*What you have to do:*
Having read the records, set them all down exactly as they appear.

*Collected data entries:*
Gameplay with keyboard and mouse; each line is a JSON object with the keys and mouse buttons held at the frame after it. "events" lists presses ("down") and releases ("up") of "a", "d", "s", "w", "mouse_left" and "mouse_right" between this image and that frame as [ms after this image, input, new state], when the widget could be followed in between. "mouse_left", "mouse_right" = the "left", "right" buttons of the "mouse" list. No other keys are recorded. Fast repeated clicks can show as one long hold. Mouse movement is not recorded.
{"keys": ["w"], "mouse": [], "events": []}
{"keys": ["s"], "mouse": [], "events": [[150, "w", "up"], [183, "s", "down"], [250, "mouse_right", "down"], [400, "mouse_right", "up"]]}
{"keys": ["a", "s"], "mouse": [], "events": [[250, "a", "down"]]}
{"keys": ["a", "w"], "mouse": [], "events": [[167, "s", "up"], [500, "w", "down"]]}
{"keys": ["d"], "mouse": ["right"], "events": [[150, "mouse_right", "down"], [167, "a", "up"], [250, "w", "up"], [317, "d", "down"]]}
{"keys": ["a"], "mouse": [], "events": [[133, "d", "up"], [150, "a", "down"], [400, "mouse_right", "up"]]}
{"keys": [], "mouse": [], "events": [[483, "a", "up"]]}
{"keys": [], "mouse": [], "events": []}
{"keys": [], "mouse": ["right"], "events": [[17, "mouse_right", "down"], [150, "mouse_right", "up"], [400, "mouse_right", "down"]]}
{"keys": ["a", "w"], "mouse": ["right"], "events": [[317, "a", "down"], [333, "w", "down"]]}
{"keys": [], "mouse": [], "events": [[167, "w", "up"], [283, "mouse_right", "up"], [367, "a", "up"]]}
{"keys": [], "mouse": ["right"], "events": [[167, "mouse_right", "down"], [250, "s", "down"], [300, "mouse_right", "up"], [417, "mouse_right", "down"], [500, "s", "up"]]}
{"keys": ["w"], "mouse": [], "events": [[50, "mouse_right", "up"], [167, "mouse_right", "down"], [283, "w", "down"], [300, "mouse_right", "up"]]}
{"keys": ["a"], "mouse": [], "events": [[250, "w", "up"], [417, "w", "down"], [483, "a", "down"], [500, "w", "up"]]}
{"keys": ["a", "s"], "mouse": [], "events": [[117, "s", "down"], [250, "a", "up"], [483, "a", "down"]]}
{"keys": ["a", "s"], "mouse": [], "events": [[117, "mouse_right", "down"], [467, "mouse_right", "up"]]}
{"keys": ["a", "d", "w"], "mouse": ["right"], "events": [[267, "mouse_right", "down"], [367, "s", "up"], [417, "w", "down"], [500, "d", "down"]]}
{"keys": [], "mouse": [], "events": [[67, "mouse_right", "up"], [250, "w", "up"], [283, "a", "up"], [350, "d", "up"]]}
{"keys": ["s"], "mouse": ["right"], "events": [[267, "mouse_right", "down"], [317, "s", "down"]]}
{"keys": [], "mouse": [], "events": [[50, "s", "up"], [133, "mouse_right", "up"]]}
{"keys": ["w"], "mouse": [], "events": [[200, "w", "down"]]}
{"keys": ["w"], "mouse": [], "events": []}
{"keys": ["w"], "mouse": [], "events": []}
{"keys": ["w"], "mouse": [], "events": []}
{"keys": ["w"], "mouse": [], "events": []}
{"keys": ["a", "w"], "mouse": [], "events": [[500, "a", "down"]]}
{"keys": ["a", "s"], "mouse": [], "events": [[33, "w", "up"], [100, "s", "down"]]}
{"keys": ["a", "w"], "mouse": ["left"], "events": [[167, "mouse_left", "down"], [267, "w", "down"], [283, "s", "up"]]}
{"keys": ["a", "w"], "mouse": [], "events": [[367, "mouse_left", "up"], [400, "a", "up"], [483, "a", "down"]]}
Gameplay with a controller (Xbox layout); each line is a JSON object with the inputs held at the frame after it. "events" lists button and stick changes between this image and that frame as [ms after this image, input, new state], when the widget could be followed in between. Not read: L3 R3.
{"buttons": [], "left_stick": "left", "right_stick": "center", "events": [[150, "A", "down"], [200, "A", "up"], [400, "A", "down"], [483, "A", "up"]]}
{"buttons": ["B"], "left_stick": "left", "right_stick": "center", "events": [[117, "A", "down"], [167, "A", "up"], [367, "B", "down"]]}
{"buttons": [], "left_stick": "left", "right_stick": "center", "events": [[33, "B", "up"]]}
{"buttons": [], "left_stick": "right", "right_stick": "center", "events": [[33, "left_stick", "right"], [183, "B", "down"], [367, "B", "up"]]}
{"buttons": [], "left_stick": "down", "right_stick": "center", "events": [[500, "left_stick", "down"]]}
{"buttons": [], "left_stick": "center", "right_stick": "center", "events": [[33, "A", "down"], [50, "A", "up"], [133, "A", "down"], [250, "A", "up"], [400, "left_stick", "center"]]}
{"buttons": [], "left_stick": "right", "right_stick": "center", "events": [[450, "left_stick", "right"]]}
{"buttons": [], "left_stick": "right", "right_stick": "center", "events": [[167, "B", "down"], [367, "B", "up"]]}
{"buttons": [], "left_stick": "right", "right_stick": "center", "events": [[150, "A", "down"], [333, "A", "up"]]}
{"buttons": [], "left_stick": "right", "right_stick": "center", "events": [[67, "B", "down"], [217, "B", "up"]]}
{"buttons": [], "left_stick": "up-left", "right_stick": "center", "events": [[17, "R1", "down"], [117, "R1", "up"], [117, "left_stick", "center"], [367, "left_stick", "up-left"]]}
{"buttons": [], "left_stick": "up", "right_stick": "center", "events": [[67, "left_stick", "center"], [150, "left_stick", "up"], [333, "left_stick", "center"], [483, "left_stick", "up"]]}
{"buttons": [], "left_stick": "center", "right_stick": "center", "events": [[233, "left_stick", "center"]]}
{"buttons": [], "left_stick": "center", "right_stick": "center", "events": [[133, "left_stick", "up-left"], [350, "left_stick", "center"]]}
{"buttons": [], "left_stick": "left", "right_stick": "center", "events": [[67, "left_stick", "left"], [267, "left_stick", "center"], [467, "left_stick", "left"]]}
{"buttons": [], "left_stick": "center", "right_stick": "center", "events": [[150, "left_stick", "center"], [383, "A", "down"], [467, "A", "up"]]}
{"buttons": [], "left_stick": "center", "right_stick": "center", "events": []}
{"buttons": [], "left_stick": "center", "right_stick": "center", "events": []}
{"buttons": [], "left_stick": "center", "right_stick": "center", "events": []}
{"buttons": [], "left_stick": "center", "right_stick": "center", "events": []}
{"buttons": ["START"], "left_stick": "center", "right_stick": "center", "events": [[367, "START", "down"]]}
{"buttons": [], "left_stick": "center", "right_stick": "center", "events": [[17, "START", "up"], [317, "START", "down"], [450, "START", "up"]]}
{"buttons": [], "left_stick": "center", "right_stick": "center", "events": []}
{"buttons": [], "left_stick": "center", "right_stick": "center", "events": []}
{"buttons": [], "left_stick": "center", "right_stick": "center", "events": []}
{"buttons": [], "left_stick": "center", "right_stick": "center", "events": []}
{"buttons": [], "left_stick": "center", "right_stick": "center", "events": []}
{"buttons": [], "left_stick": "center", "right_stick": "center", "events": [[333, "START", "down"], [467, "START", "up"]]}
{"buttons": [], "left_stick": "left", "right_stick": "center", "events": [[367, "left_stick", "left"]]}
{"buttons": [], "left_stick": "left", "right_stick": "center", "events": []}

*Finished exercise:*
Gameplay with keyboard and mouse; each line is a JSON object with the keys and mouse buttons held at the frame after it. "events" lists presses ("down") and releases ("up") of "a", "d", "s", "w", "mouse_left" and "mouse_right" between this image and that frame as [ms after this image, input, new state], when the widget could be followed in between. "mouse_left", "mouse_right" = the "left", "right" buttons of the "mouse" list. No other keys are recorded. Fast repeated clicks can show as one long hold. Mouse movement is not recorded.
{"keys": ["w"], "mouse": [], "events": []}
{"keys": ["s"], "mouse": [], "events": [[150, "w", "up"], [183, "s", "down"], [250, "mouse_right", "down"], [400, "mouse_right", "up"]]}
{"keys": ["a", "s"], "mouse": [], "events": [[250, "a", "down"]]}
{"keys": ["a", "w"], "mouse": [], "events": [[167, "s", "up"], [500, "w", "down"]]}
{"keys": ["d"], "mouse": ["right"], "events": [[150, "mouse_right", "down"], [167, "a", "up"], [250, "w", "up"], [317, "d", "down"]]}
{"keys": ["a"], "mouse": [], "events": [[133, "d", "up"], [150, "a", "down"], [400, "mouse_right", "up"]]}
{"keys": [], "mouse": [], "events": [[483, "a", "up"]]}
{"keys": [], "mouse": [], "events": []}
{"keys": [], "mouse": ["right"], "events": [[17, "mouse_right", "down"], [150, "mouse_right", "up"], [400, "mouse_right", "down"]]}
{"keys": ["a", "w"], "mouse": ["right"], "events": [[317, "a", "down"], [333, "w", "down"]]}
{"keys": [], "mouse": [], "events": [[167, "w", "up"], [283, "mouse_right", "up"], [367, "a", "up"]]}
{"keys": [], "mouse": ["right"], "events": [[167, "mouse_right", "down"], [250, "s", "down"], [300, "mouse_right", "up"], [417, "mouse_right", "down"], [500, "s", "up"]]}
{"keys": ["w"], "mouse": [], "events": [[50, "mouse_right", "up"], [167, "mouse_right", "down"], [283, "w", "down"], [300, "mouse_right", "up"]]}
{"keys": ["a"], "mouse": [], "events": [[250, "w", "up"], [417, "w", "down"], [483, "a", "down"], [500, "w", "up"]]}
{"keys": ["a", "s"], "mouse": [], "events": [[117, "s", "down"], [250, "a", "up"], [483, "a", "down"]]}
{"keys": ["a", "s"], "mouse": [], "events": [[117, "mouse_right", "down"], [467, "mouse_right", "up"]]}
{"keys": ["a", "d", "w"], "mouse": ["right"], "events": [[267, "mouse_right", "down"], [367, "s", "up"], [417, "w", "down"], [500, "d", "down"]]}
{"keys": [], "mouse": [], "events": [[67, "mouse_right", "up"], [250, "w", "up"], [283, "a", "up"], [350, "d", "up"]]}
{"keys": ["s"], "mouse": ["right"], "events": [[267, "mouse_right", "down"], [317, "s", "down"]]}
{"keys": [], "mouse": [], "events": [[50, "s", "up"], [133, "mouse_right", "up"]]}
{"keys": ["w"], "mouse": [], "events": [[200, "w", "down"]]}
{"keys": ["w"], "mouse": [], "events": []}
{"keys": ["w"], "mouse": [], "events": []}
{"keys": ["w"], "mouse": [], "events": []}
{"keys": ["w"], "mouse": [], "events": []}
{"keys": ["a", "w"], "mouse": [], "events": [[500, "a", "down"]]}
{"keys": ["a", "s"], "mouse": [], "events": [[33, "w", "up"], [100, "s", "down"]]}
{"keys": ["a", "w"], "mouse": ["left"], "events": [[167, "mouse_left", "down"], [267, "w", "down"], [283, "s", "up"]]}
{"keys": ["a", "w"], "mouse": [], "events": [[367, "mouse_left", "up"], [400, "a", "up"], [483, "a", "down"]]}
Gameplay with a controller (Xbox layout); each line is a JSON object with the inputs held at the frame after it. "events" lists button and stick changes between this image and that frame as [ms after this image, input, new state], when the widget could be followed in between. Not read: L3 R3.
{"buttons": [], "left_stick": "left", "right_stick": "center", "events": [[150, "A", "down"], [200, "A", "up"], [400, "A", "down"], [483, "A", "up"]]}
{"buttons": ["B"], "left_stick": "left", "right_stick": "center", "events": [[117, "A", "down"], [167, "A", "up"], [367, "B", "down"]]}
{"buttons": [], "left_stick": "left", "right_stick": "center", "events": [[33, "B", "up"]]}
{"buttons": [], "left_stick": "right", "right_stick": "center", "events": [[33, "left_stick", "right"], [183, "B", "down"], [367, "B", "up"]]}
{"buttons": [], "left_stick": "down", "right_stick": "center", "events": [[500, "left_stick", "down"]]}
{"buttons": [], "left_stick": "center", "right_stick": "center", "events": [[33, "A", "down"], [50, "A", "up"], [133, "A", "down"], [250, "A", "up"], [400, "left_stick", "center"]]}
{"buttons": [], "left_stick": "right", "right_stick": "center", "events": [[450, "left_stick", "right"]]}
{"buttons": [], "left_stick": "right", "right_stick": "center", "events": [[167, "B", "down"], [367, "B", "up"]]}
{"buttons": [], "left_stick": "right", "right_stick": "center", "events": [[150, "A", "down"], [333, "A", "up"]]}
{"buttons": [], "left_stick": "right", "right_stick": "center", "events": [[67, "B", "down"], [217, "B", "up"]]}
{"buttons": [], "left_stick": "up-left", "right_stick": "center", "events": [[17, "R1", "down"], [117, "R1", "up"], [117, "left_stick", "center"], [367, "left_stick", "up-left"]]}
{"buttons": [], "left_stick": "up", "right_stick": "center", "events": [[67, "left_stick", "center"], [150, "left_stick", "up"], [333, "left_stick", "center"], [483, "left_stick", "up"]]}
{"buttons": [], "left_stick": "center", "right_stick": "center", "events": [[233, "left_stick", "center"]]}
{"buttons": [], "left_stick": "center", "right_stick": "center", "events": [[133, "left_stick", "up-left"], [350, "left_stick", "center"]]}
{"buttons": [], "left_stick": "left", "right_stick": "center", "events": [[67, "left_stick", "left"], [267, "left_stick", "center"], [467, "left_stick", "left"]]}
{"buttons": [], "left_stick": "center", "right_stick": "center", "events": [[150, "left_stick", "center"], [383, "A", "down"], [467, "A", "up"]]}
{"buttons": [], "left_stick": "center", "right_stick": "center", "events": []}
{"buttons": [], "left_stick": "center", "right_stick": "center", "events": []}
{"buttons": [], "left_stick": "center", "right_stick": "center", "events": []}
{"buttons": [], "left_stick": "center", "right_stick": "center", "events": []}
{"buttons": ["START"], "left_stick": "center", "right_stick": "center", "events": [[367, "START", "down"]]}
{"buttons": [], "left_stick": "center", "right_stick": "center", "events": [[17, "START", "up"], [317, "START", "down"], [450, "START", "up"]]}
{"buttons": [], "left_stick": "center", "right_stick": "center", "events": []}
{"buttons": [], "left_stick": "center", "right_stick": "center", "events": []}
{"buttons": [], "left_stick": "center", "right_stick": "center", "events": []}
{"buttons": [], "left_stick": "center", "right_stick": "center", "events": []}
{"buttons": [], "left_stick": "center", "right_stick": "center", "events": []}
{"buttons": [], "left_stick": "center", "right_stick": "center", "events": [[333, "START", "down"], [467, "START", "up"]]}
{"buttons": [], "left_stick": "left", "right_stick": "center", "events": [[367, "left_stick", "left"]]}
{"buttons": [], "left_stick": "left", "right_stick": "center", "events": []}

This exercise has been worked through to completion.